Notice what comes in last. Why is that?

In addition, I've been reading up a storm. As I mentioned in a previous post, I came home from the Cascadia Poetry Festival in Seattle with lots of reading material and I've been delving into that, very much enjoying the work of Marilyn Stablein, Joanne Arnott, Sharon Cumberland, George Stanley, Joanne Kyger, and Lyn Coffin.

Then there was a Nelson B.C. book launch with Vangie Bergum and Art Joyce, both books of creative non-fiction, both published by Hagios Press. I read a lot of poetry, so it was nice to sink into something different. I enjoyed reading both of them.

Vangie's book is Downstream: Bestemor and Me. I read the first few pages and was hooked. It's a braided story of a mysterious tragedy that happened in Bergum's family in the 1920s that, through the course of the book, she unravels, coupled with the story of how she trained to run the Great Wall of China marathon in 2008. It's a page-turner. Vangie Bergum really knows how to tell a story. 

Vangie Bergum reading from Downstream: Bestemor and Me

Art, who publishes under his full name, Sean Arthur Joyce, launched Laying the Children's Ghosts to Rest — Canada's Home Children in the West, an account of the history of the British children who were sent to Canada (and Australia) from 1869 into the 1960s to be placed with families, often on farms, often expected to work as labourers.

▸ Exercises to complete:
a) Collect every line in the rows below that contains the string "right".
b) Carry the post about recent reading and the Nelson book launch forward, beginning after its last sentence.

Joint position lists:
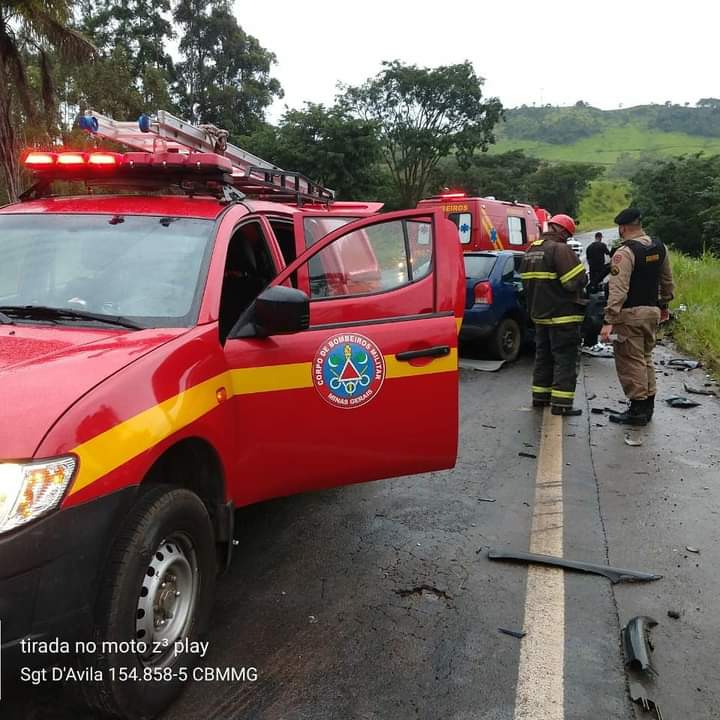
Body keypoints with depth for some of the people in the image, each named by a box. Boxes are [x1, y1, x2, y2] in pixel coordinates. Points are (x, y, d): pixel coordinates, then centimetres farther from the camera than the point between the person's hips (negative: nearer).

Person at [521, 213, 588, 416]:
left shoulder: (530, 251, 12)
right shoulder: (560, 249, -16)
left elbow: (526, 282, 17)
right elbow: (576, 281, -21)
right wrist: (583, 281, 0)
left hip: (540, 314, 8)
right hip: (563, 315, -8)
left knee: (543, 355, 19)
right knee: (565, 359, -2)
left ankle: (540, 396, 26)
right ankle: (561, 403, -2)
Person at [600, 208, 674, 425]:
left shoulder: (625, 252, -17)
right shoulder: (659, 248, 8)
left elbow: (618, 290, -24)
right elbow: (667, 280, 18)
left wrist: (609, 321, -25)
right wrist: (664, 305, 31)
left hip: (631, 314, -8)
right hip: (652, 311, 8)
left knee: (630, 361, -1)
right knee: (645, 358, 17)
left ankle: (638, 410, 1)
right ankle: (648, 406, 23)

▸ Answers by item:
a)
right shoulder: (560, 249, -16)
right elbow: (576, 281, -21)
right wrist: (583, 281, 0)
right hip: (563, 315, -8)
right knee: (565, 359, -2)
right ankle: (561, 403, -2)
right shoulder: (659, 248, 8)
right elbow: (667, 280, 18)
right wrist: (664, 305, 31)
right hip: (652, 311, 8)
right knee: (645, 358, 17)
right ankle: (648, 406, 23)

b)
While the subject matter decrees that this is not an easy book to read, I found it fascinating. Imagine children, some as young as four or five years old, being "rounded up" and put into care homes because their families had fallen on hard times and couldn't afford to look after them properly. Sometimes the parents turned the children over to these homes. Then imagine some of those children — more than 100,000 between 1869 and 1949 — being sent by ship to Canada where they were taken into homes and farms as labourers. Needless to say, it didn't always go well for these children. Nor, in fairness, did it always go badly, depending on where the children ended up. 

The author's grandfather was one of these "home children", and as is often the case when a child is traumatized, he never elaborated on his experience. Joyce was not aware of his past until, wondering what could have brought his grandfather to Canada by himself at age 16, he began looking into it in 2007.

On the screen is a photograph of one of the Home Children's success stories: Leslie V Rogers, who eventually became principal of the Nelson High School. He was lucky enough to have been placed with a family that treated him as one of their own, which was not always the case. The present Nelson high school bears his name.

Both books include photographs which very much add to the telling of the stories.